*658OPINION.
Trammell:The facts relating only to two issues are set out in the findings of fact. The petitioner, however, in its petition claimed that it was entitled to a deduction on account of the exhaustion, wear and tear of assets in excess of the deduction allowed by the Commissioner. Considerable testimony was introduced as to what the depreciation on certain assets allowed by the Commissioner was, but there is no evidence of record upon which we could find what is a reasonable deduction to be allowed the petitioner on account of the exhaustion, wear and tear of its assets, and for that reason we are unable to make a finding of fact upon that question. The determination of the Commissioner, therefore, with respect to the amount of depreciation, is approved.
On the question of the amortization deduction claimed by the petitioner, the question arises as to whether the petitioner acquired the buildings in question as facilities for the production of articles contributing to the prosecution of the war.
It is argued that the removal of coal from the ground is not the production of coal and that the petitioner did not produce articles contributing to the prosecution of the war. We believe, however, that the bringing of coal from the ground and making it fit for use by mining operations is the production of an article. While in the ground it is useless. Mining it and thereby making it commercially useful is, in the economic sense, production. This is also the common understanding of the meaning of the word when applied to natural resources.
The question then is whether coal furnished to railroads and others under the orders and directions of the United States Fuel Admin*659istration as well as coal fu.mish.ed to manufacturers, may be said to have been an article which contributed to the prosecution of the war. From 75 to 85 per cent of the output of the petitioner’s mine was furnished either to the Government for use in camps and cantonments, or to railroads or others under compulsion of an agency of the United States Government. It seems to us that it can not be questioned that coal furnished to the Government for the use of its Army camps and cantonments was an article which contributed to the prosecution of the war. We think also that coal furnished to railroads and steamship companies clearly contributed to the prosecution of the war. An adequate supply of coal, not only for such purposes but for private manufacturing concerns, was considered so important by the Government that the United States Fuel Administration was created for the purpose of supervising the distribution of coal and to make adequate provision for fuel to be supplied to industries in the United States and to railroads.
The amortization section does not provide that the articles produced must be absolutely necessary or essential to the prosecution of the war, but only that they contribute thereto. Efficient operation of the railroad systems and the carrying on of manufacturing operations, especially by those plants which the Fuel Administrator considered were entitled to receive coal, in our opinion, were instru-mentalities which contributed to the prosecution of the war, and we believe that coal used for the purpose for which the petitioner’s output was used was an article which contributed to the prosecution of the war.

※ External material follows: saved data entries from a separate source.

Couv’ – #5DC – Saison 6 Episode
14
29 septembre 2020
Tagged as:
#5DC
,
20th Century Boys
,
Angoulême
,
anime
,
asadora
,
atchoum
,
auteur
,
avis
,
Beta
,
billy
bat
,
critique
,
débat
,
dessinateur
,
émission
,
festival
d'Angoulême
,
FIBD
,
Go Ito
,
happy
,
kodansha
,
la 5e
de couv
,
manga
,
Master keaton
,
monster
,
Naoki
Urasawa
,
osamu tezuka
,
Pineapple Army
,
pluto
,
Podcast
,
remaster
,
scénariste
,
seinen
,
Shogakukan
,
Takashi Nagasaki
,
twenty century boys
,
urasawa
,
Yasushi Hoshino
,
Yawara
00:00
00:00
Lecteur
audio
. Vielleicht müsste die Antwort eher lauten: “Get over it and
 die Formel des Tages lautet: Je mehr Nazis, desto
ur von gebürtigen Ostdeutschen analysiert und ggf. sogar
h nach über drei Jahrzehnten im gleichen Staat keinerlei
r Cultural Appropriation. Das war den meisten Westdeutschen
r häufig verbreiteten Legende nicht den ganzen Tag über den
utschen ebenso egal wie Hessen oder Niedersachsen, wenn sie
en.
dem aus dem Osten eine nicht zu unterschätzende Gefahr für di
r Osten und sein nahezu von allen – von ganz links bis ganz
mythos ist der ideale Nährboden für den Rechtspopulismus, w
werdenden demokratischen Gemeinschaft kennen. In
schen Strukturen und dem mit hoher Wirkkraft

The houses which the petitioner was required to build on account of war conditions, and the fact that it could not otherwise secure laborers or employees in order to produce the coal, are, in every substantial sense of the word, facilities acquired for the production of an article contributing to the prosecution of the war. The petitioner’s mine was located in an isolated community. It had no labor supply upon which it could draw. It was necessary to bring in employees. Unmarried men who had been employed by the petitioner had gone to war and it was necessary to have married men carry on the work. Married men would not accept employment unless adequate housing facilities were provided.
These houses were built by the petitioner during 1918 at a cost of $44,400. Twenty of them were never used or occupied and were abandoned and became useless, except for such residual value as they may have had. The testimony is that the residual value of each house abandoned was $50. The cost of the houses was $896.42 each, except two, which had cost $1,200 each. One of the $1,200 houses was among those abandoned. This makes a total of 19 houses *660at $896.42 each, and one at $1,200, which were abandoned. The residual value of these 20 houses was $1,000.

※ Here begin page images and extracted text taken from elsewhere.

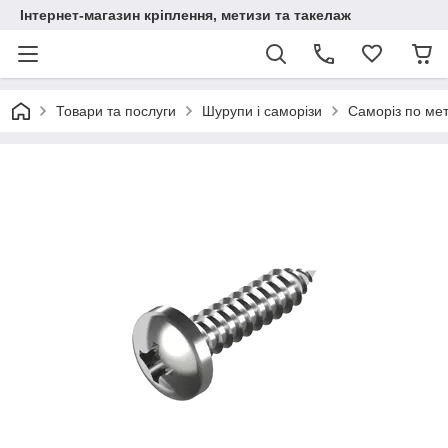
Інтернет-магазин кріплення, метизи та такелаж
Товари та послуги
Шурупи і саморізи
Саморіз по мет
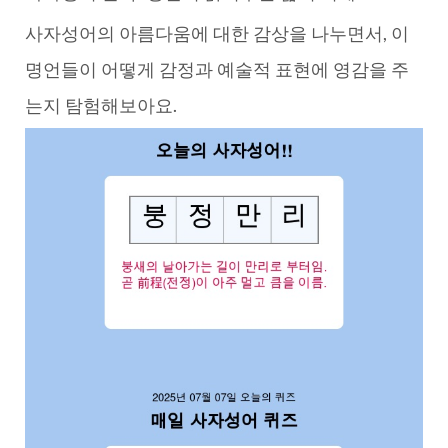
사자성어의 아름다움에 대한 감상을 나누면서, 이
명언들이 어떻게 감정과 예술적 표현에 영감을 주
는지 탐험해보아요.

The deduction with respect to the houses erected in 1918 and entirely abandoned is the difference between their cost and their residual value.
The other 32 houses erected in 1918 were used and occupied, but by using them the petitioner abandoned an equal number of other houses which it would have used if it had not erected them, and in addition thereto the petitioner had other houses which were not used and were not useful in its post-war business. There was a surplus of at least one house for each one. occupied. The usefulness of these houses in the business would thus be 50 per cent. In our opinion, a reasonable allowance on account of amortization with respect to these 32 houses should be determined by taking these facts into consideration.
With respect to these houses (which we have held to have been useful in the business to the extent of 50 per cent), in view of all the evidence in the case, in our opinion a reasonable allowance on account of amortization is $12,500.
The amortization deduction should be allowed in 1918. Appeal of Walcott Lathe Co. 2 B. T. A. 1231; Appeal of John Polachek, 3 B. T. A. 1051.
On the question of the deductibility as expense of the articles of equipment and parts which were purchased by the petitioner during 1918 which did not increase production and were not acquired for that purpose, we do not consider that the petitioner is entitled to the deduction claimed. The articles were capital items. Appeal of Union Collieries Co., 3 B. T. A. 540; Appeal of Kirk Coal Co., 3 B. T. A. 755.
Judgment will be entered after 15 days’ notice, under Bule 50.